The main problem are false positives. Programs often contain legitimate code that performs various tricks
that make the shadow stack go out of sync with the actual stack. For example, exception handlers will unwind the stack
and call or return to unusual places. Non-standard function prologs, such as those in ``__EH_epilog3`` or
``__SEH_epilog4`` will render function signature matching ineffective, causing FPs for indirect calls. Finally, JITed
code is another major source of FPs in practice.

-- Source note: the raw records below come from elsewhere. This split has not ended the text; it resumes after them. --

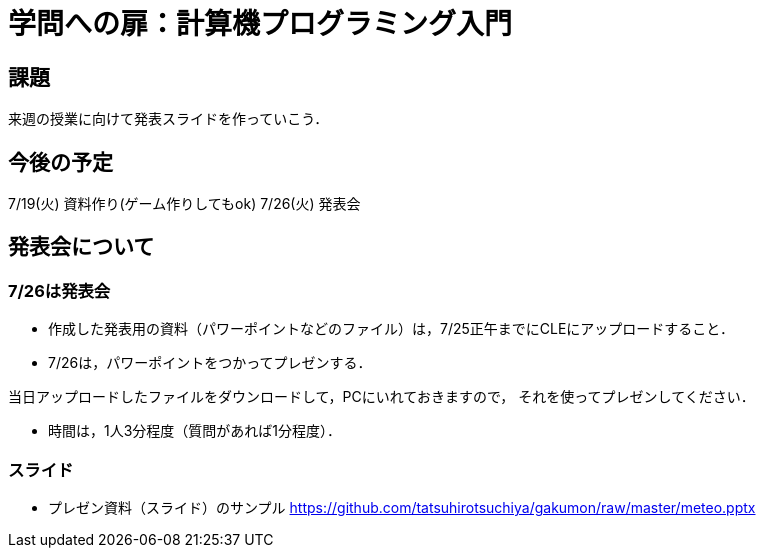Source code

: = 学問への扉：計算機プログラミング入門



== 課題

来週の授業に向けて発表スライドを作っていこう．

== 今後の予定

7/19(火) 資料作り(ゲーム作りしてもok)
7/26(火) 発表会


== 発表会について

=== 7/26は発表会

- 作成した発表用の資料（パワーポイントなどのファイル）は，7/25正午までにCLEにアップロードすること．
- 7/26は，パワーポイントをつかってプレゼンする．

当日アップロードしたファイルをダウンロードして，PCにいれておきますので，
それを使ってプレゼンしてください．

- 時間は，1人3分程度（質問があれば1分程度）．

=== スライド

* プレゼン資料（スライド）のサンプル
https://github.com/tatsuhirotsuchiya/gakumon/raw/master/meteo.pptx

The CFI checker deals with false positives by whitelisting problematic code patterns. If a return instruction triggers a
violation, the checker reads the instructions that come right before the return. If these instructions match one of the
whitelisted code patterns, the plugin ignores the CFI violation. If the return instruction comes from or goes to an
unknown code region, the violation is likewise ignored. Finally, the few functions that come with non-standard prologs
are whitelisted too. Note that this does not work for 64-bit calling conventions since they do not have a common prolog
pattern. An alternative would be to use tools like IDA to extract function addresses more accurately.

This whitelisting approach, while simple, may lead to false negatives. For example, it is theoretically possible for
an exploit to use gadgets that are whitelisted code patterns in order to evade detection. Likewise, the set of call
targets is overapproximated. A malicious payload could invoke a function, but not one that is intended to be called
at the particular call site. Solving this requires further program analysis in order to be accurate.

Finally, the CFI checker plugin does not support indirect jumps. An exploit that uses jump-oriented programming instead
of return-oriented programming will go undetected.


Conclusion
==========

In this tutorial, we learnt how to use S2E to detect control flow integrity violation in Microsoft Office. Here are
a few pointers for what to explore next:

* Turn S2E into a powerful malware analysis engine. A CFI violation is pretty much always an indication that
  something fishy is going on. Use this observation to detect any kind of malicious documents without having to use
  easily bypassable virus signatures and other heuristics.

* Improve the ``CFIChecker`` plugin to support Linux applications, kernel code, better 64-bit support, proper
  handling of user-space C++ exceptions, fewer FPs and FNs, more big applications (Adobe Reader...).